Le massacre de Tiananmen à Pékin a fait au moins 10.000 morts, selon une archive britannique qui vient d'être rendue publique et livre un récit cauchemardesque de l'écrasement des manifestations pour la démocratie par l'armée chinoise en 1989. "Estimation minimale des morts civils 10.000", conclut alors l'ambassadeur de Grande-Bretagne, Alan Donald, dans un télégramme secret adressé à Londres. Ce document des Archives nationales britanniques a été rendu public plus de 28 ans après les faits.
Des sources concordantes. L'estimation, donnée le 5 juin 1989, soit au lendemain du massacre, est presque dix fois plus élevée que les évaluations admises communément à l'époque et qui faisaient généralement état d'un bilan allant de plusieurs centaines à plus d'un millier de morts. Mais l'évaluation britannique est jugée crédible par le sinologue français Jean-Pierre Cabestan, qui rappelle que des documents déclassifiés ces dernières années aux Etats-Unis ont abouti au même ordre de grandeur. "Cela fait deux sources assez indépendantes qui disent la même chose". Le bilan avancé par l'ambassadeur de Grande-Bretagne "n'est pas tellement étonnant vu le monde qu'il y avait à Pékin, du nombre de gens mobilisés" contre le gouvernement chinois, souligne le sinologue de l'Université baptiste de Hong Kong, qui se trouvait dans la capitale chinoise dans les jours qui ont précédé la répression.
Des manifestants "taillés en pièces". Le rapport d'Alan Donald livre un témoignage terrifiant de la violence qui s'est déchaînée dans la nuit du 3 au 4 juin, lorsque l'armée est entrée dans Pékin pour mettre fin à sept semaines de manifestations sur la gigantesque place Tiananmen, cœur symbolique du pouvoir communiste. Pendant leur avance, "les blindés de transport de troupes de la 27e Armée ont ouvert le feu sur la foule [...] avant de lui rouler dessus", écrit l'ambassadeur, qui cite pour source une personne dont le nom est caché mais qui a obtenu ses informations d'un "ami proche, actuellement membre du Conseil d'Etat", le gouvernement chinois.

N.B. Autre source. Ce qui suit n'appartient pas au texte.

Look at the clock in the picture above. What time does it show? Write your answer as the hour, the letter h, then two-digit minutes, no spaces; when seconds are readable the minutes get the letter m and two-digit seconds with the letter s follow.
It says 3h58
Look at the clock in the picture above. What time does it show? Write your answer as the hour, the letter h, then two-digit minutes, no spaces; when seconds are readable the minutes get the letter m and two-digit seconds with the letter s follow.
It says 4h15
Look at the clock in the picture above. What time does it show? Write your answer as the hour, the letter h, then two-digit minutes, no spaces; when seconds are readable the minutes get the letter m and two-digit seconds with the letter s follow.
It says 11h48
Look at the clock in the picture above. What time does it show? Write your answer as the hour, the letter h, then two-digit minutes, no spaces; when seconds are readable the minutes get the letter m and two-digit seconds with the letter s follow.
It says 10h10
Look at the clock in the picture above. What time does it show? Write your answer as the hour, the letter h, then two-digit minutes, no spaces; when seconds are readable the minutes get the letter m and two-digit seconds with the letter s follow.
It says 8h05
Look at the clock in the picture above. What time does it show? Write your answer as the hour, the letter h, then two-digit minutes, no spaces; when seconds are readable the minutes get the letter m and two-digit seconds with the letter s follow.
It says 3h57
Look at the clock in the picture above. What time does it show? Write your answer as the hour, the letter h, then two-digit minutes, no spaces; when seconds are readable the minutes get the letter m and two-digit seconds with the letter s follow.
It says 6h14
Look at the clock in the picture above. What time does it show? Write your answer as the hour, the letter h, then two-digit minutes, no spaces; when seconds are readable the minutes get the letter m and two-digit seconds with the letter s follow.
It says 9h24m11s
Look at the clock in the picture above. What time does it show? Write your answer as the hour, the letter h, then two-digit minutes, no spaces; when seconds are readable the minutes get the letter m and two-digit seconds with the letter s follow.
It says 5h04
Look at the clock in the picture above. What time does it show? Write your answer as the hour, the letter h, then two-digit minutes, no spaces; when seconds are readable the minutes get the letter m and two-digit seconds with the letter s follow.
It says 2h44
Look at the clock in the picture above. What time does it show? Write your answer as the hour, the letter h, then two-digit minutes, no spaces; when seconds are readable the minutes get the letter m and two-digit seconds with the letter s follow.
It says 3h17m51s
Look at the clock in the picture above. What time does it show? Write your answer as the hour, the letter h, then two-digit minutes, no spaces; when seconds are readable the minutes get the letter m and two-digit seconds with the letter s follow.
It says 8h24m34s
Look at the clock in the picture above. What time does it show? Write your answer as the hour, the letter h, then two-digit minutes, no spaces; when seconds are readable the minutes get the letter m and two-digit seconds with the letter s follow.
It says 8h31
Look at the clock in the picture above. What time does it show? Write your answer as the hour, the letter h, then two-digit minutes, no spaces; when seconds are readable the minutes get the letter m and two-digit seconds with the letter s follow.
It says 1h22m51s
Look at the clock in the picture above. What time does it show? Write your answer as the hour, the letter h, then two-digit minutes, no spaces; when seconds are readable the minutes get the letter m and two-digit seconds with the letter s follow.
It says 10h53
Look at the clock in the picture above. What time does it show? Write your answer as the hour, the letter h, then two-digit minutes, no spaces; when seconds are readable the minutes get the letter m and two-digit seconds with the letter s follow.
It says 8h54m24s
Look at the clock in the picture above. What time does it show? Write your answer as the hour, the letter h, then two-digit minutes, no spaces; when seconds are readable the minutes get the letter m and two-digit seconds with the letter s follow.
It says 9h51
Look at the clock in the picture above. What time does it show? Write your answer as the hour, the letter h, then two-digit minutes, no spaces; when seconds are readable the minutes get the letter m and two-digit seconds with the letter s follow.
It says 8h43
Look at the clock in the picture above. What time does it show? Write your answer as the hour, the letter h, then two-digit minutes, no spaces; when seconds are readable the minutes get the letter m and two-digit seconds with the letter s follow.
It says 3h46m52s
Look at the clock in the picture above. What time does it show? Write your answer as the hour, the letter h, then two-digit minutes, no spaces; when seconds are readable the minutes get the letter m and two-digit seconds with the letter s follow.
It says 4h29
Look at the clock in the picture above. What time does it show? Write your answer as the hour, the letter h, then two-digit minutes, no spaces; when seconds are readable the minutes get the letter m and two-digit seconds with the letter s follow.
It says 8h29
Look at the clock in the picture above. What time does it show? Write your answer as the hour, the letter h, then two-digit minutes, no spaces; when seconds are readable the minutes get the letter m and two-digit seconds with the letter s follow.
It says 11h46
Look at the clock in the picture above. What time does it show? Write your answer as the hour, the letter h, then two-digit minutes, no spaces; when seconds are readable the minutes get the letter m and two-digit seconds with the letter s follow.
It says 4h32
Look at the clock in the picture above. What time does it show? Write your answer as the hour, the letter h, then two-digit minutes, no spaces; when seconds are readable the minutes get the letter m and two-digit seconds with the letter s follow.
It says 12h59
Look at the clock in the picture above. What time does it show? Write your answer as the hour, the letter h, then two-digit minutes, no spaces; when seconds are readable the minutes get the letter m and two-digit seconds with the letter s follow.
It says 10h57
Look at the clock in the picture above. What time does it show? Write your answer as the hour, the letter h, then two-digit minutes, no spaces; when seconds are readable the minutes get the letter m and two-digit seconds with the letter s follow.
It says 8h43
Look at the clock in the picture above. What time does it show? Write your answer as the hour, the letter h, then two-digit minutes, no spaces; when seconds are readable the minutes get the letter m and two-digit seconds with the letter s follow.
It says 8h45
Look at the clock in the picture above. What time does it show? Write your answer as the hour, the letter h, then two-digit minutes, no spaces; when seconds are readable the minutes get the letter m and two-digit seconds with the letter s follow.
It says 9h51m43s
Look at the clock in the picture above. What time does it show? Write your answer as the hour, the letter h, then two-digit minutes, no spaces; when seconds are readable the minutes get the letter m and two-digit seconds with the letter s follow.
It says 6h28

Une fois que les militaires sont arrivés place Tiananmen "les étudiants ont cru comprendre qu'ils avaient une heure pour évacuer, mais après seulement cinq minutes, les blindés ont attaqué", rapporte Alan Donald. Les manifestants "ont été taillés en pièces". Le régime chinois, qui impose un tabou sur cette période, avait de son côté affirmé fin juin 1989 que la répression des "émeutes contre-révolutionnaires" avait fait 200 morts chez les civils et "plusieurs dizaines" du côté des forces de l'ordre.